At the 2014 North American International Auto Show, Kettering University had a display downstairs in the Cobo Center. On display from the university were two Formula SAE cars and a SAE Clean Snowmobile Challenge snowmobile. The Formula SAE cars were from the 2012 and 2013 seasons while the SAE Clean Snowmobile Challenge snowmobile was from the 2013 season. In addition to displaying SAE vehicles, several Kettering University students had the opportunity to talk with visitors to the show about their Kettering experiences along with their experiences on the SAE teams. In other words, while visitors to the North American International Auto Show had the chance to see vehicles currently for sale and concept cars of what is to come, they also got to see perhaps a little bit further into the future since members of the SAE teams are going to be engineers and leaders in the future, whether it be the automotive industry or another industry.

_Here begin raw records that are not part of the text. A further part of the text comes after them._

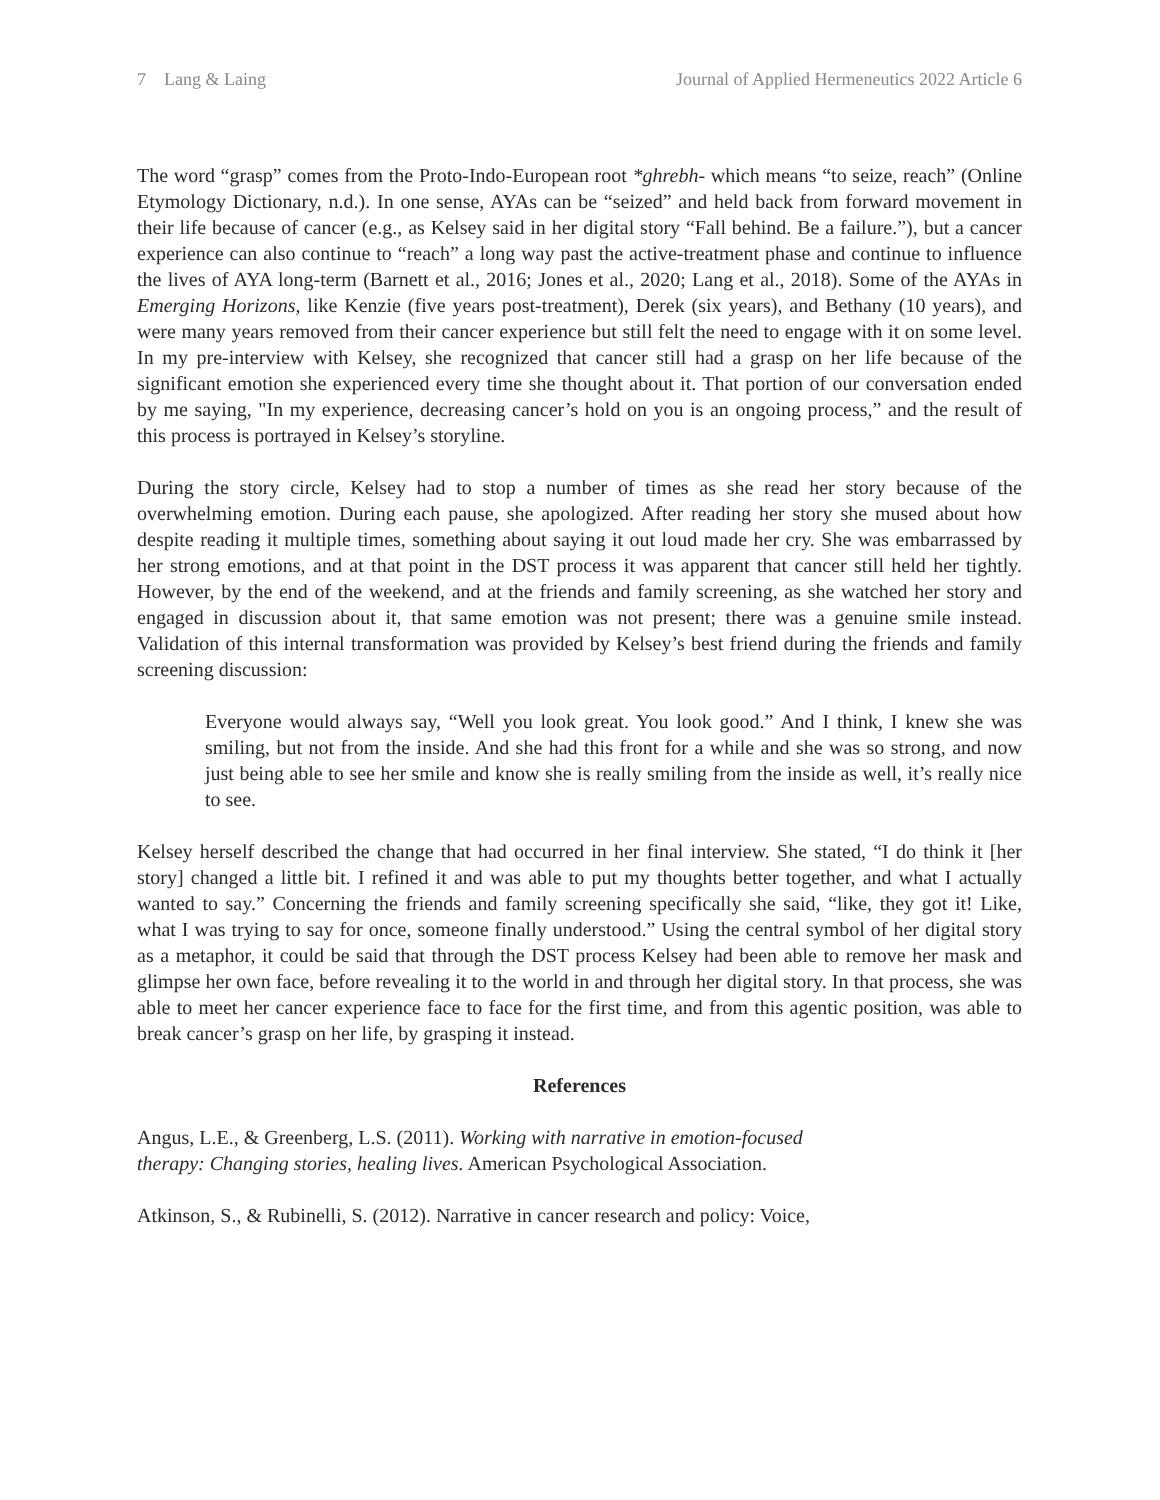7 Lang & Laing Journal of Applied Hermeneutics 2022 Article 6
The word “grasp” comes from the Proto-Indo-European root *ghrebh- which means “to seize, reach” (Online Etymology Dictionary, n.d.). In one sense, AYAs can be “seized” and held back from forward movement in their life because of cancer (e.g., as Kelsey said in her digital story “Fall behind. Be a failure.”), but a cancer experience can also continue to “reach” a long way past the active-treatment phase and continue to influence the lives of AYA long-term (Barnett et al., 2016; Jones et al., 2020; Lang et al., 2018). Some of the AYAs in Emerging Horizons, like Kenzie (five years post-treatment), Derek (six years), and Bethany (10 years), and were many years removed from their cancer experience but still felt the need to engage with it on some level. In my pre-interview with Kelsey, she recognized that cancer still had a grasp on her life because of the significant emotion she experienced every time she thought about it. That portion of our conversation ended by me saying, "In my experience, decreasing cancer’s hold on you is an ongoing process,” and the result of this process is portrayed in Kelsey’s storyline.
During the story circle, Kelsey had to stop a number of times as she read her story because of the overwhelming emotion. During each pause, she apologized. After reading her story she mused about how despite reading it multiple times, something about saying it out loud made her cry. She was embarrassed by her strong emotions, and at that point in the DST process it was apparent that cancer still held her tightly. However, by the end of the weekend, and at the friends and family screening, as she watched her story and engaged in discussion about it, that same emotion was not present; there was a genuine smile instead. Validation of this internal transformation was provided by Kelsey’s best friend during the friends and family screening discussion:
Everyone would always say, “Well you look great. You look good.” And I think, I knew she was smiling, but not from the inside. And she had this front for a while and she was so strong, and now just being able to see her smile and know she is really smiling from the inside as well, it’s really nice to see.
Kelsey herself described the change that had occurred in her final interview. She stated, “I do think it [her story] changed a little bit. I refined it and was able to put my thoughts better together, and what I actually wanted to say.” Concerning the friends and family screening specifically she said, “like, they got it! Like, what I was trying to say for once, someone finally understood.” Using the central symbol of her digital story as a metaphor, it could be said that through the DST process Kelsey had been able to remove her mask and glimpse her own face, before revealing it to the world in and through her digital story. In that process, she was able to meet her cancer experience face to face for the first time, and from this agentic position, was able to break cancer’s grasp on her life, by grasping it instead.
References
Angus, L.E., & Greenberg, L.S. (2011). Working with narrative in emotion-focused
therapy: Changing stories, healing lives. American Psychological Association.
Atkinson, S., & Rubinelli, S. (2012). Narrative in cancer research and policy: Voice,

Another major automotive experience that Kettering University has offered since I have been on campus was on Thursday, February 13, 2014, when Bob Lutz came to campus to talk about leadership. Lutz, one of the most outspoken leaders in the automotive world, worked for General Motors, Ford Motor Company, Chrysler Corporation, and BMW, among others, came to talk about his experiences of leadership within his career. Some of his stories included his time at Ford when he worked with Red Poling and both of his times at General Motors including when he first started working there and when he came back in 2001. His presentation was hosted by the American Society of Mechanical Engineers (ASME).

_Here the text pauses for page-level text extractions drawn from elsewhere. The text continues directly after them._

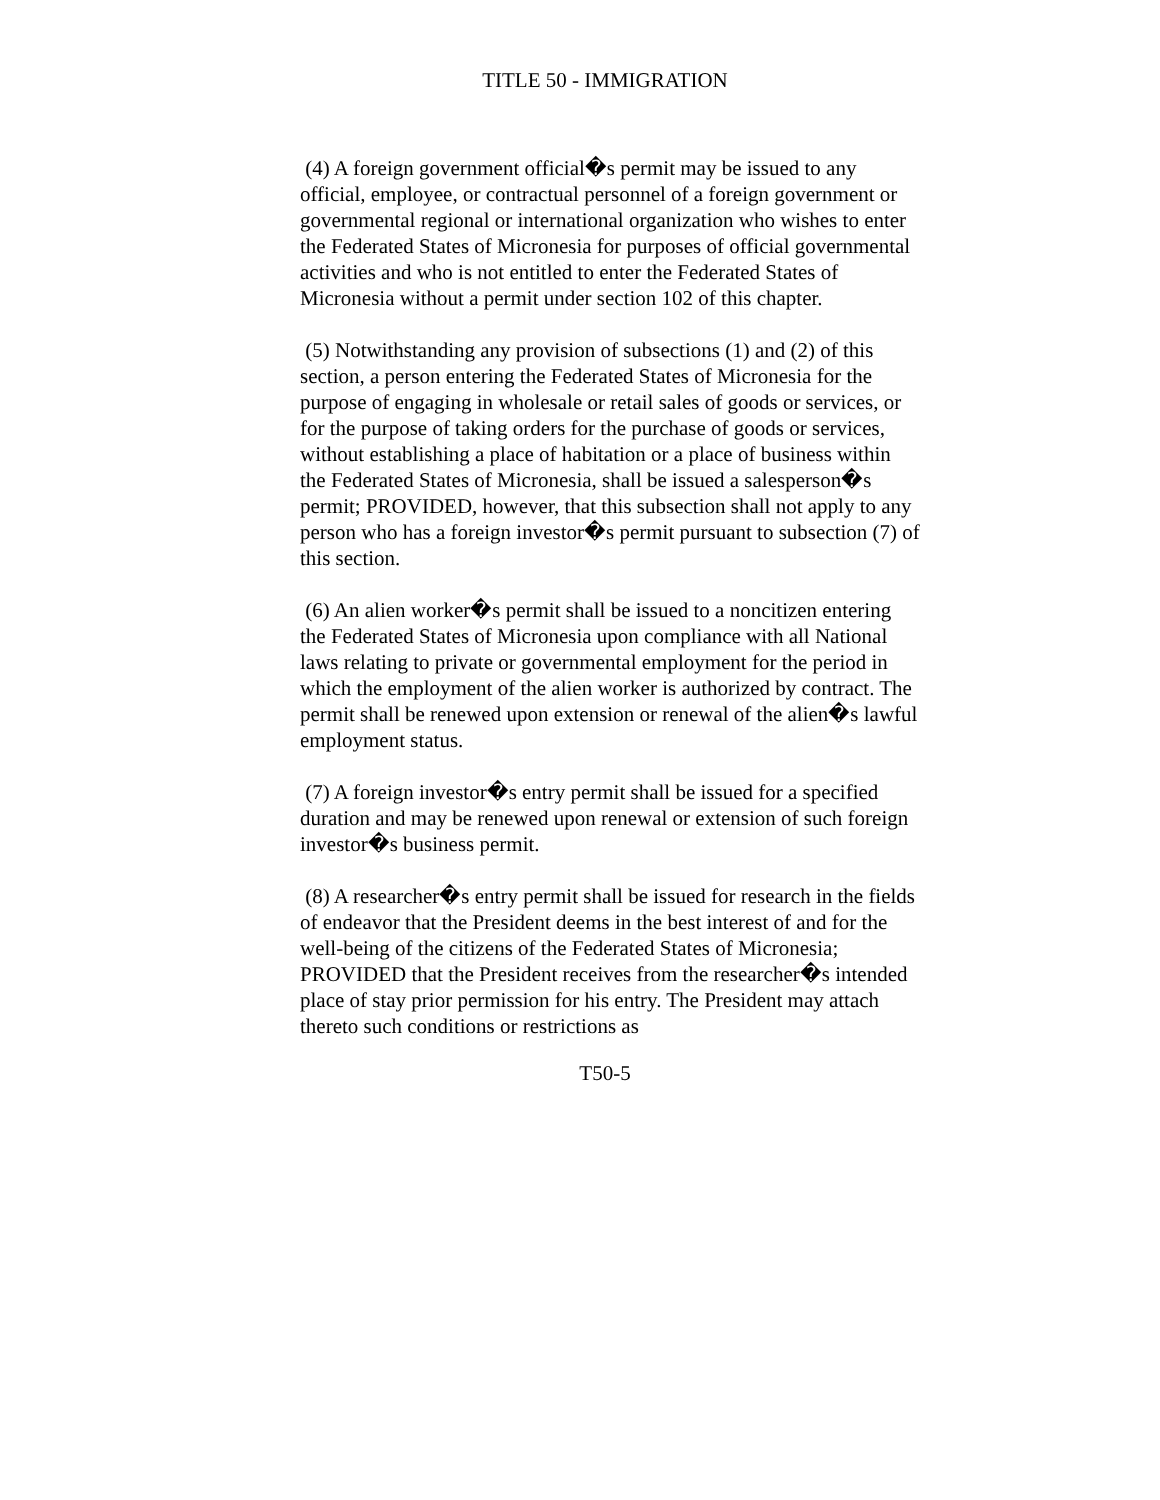TITLE 50 - IMMIGRATION
(4) A foreign government official�s permit may be issued to any official, employee, or contractual personnel of a foreign government or governmental regional or international organization who wishes to enter the Federated States of Micronesia for purposes of official governmental activities and who is not entitled to enter the Federated States of Micronesia without a permit under section 102 of this chapter.
(5) Notwithstanding any provision of subsections (1) and (2) of this section, a person entering the Federated States of Micronesia for the purpose of engaging in wholesale or retail sales of goods or services, or for the purpose of taking orders for the purchase of goods or services, without establishing a place of habitation or a place of business within the Federated States of Micronesia, shall be issued a salesperson�s permit; PROVIDED, however, that this subsection shall not apply to any person who has a foreign investor�s permit pursuant to subsection (7) of this section.
(6) An alien worker�s permit shall be issued to a noncitizen entering the Federated States of Micronesia upon compliance with all National laws relating to private or governmental employment for the period in which the employment of the alien worker is authorized by contract. The permit shall be renewed upon extension or renewal of the alien�s lawful employment status.
(7) A foreign investor�s entry permit shall be issued for a specified duration and may be renewed upon renewal or extension of such foreign investor�s business permit.
(8) A researcher�s entry permit shall be issued for research in the fields of endeavor that the President deems in the best interest of and for the well-being of the citizens of the Federated States of Micronesia; PROVIDED that the President receives from the researcher�s intended place of stay prior permission for his entry. The President may attach thereto such conditions or restrictions as
T50-5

To conclude a few months full of an automotive dream world, the 2014 Kettering University Formula SAE car is being put together. As one of the designers of the chassis and other components of the car, I am ecstatic to see the car being built. Of course, as a member of the team, I cannot sit on the laurels of last year or the design portion of the car. Just like the rest of the members, I now have my sleeves rolled up fabricating parts of the car. In addition to designing and fabricating the various vehicles for the different SAE competitions, the SAE teams were invited to Frankenmuth on Tuesday, February 18, 2014, for the annual SAE Mid-Michigan Section Banquet. There, Kettering University students on the SAE teams had an opportunity to talk about the hard work that they had given to build the various SAE vehicles, enjoy a free dinner, and hear about the contributions of other engineers throughout history. While being a part of an SAE team may be hard work, there are times when one can look back, relax, and be proud of his or her accomplishments of being part of an SAE team.

What may seem like a dream world to any other college student in love with the automotive sector is a reality at Kettering University. Whether it is meeting a famous leader in the automotive world or designing and building an actual vehicle, Kettering University offers plenty of opportunities for students to fuel their passion for the automotive world. Perhaps the shadows of GMI have come back to play with the students of Kettering University. One thing is for certain, though: Charles Kettering is smiling because the school that is named after him is still deep in the industry that he loved.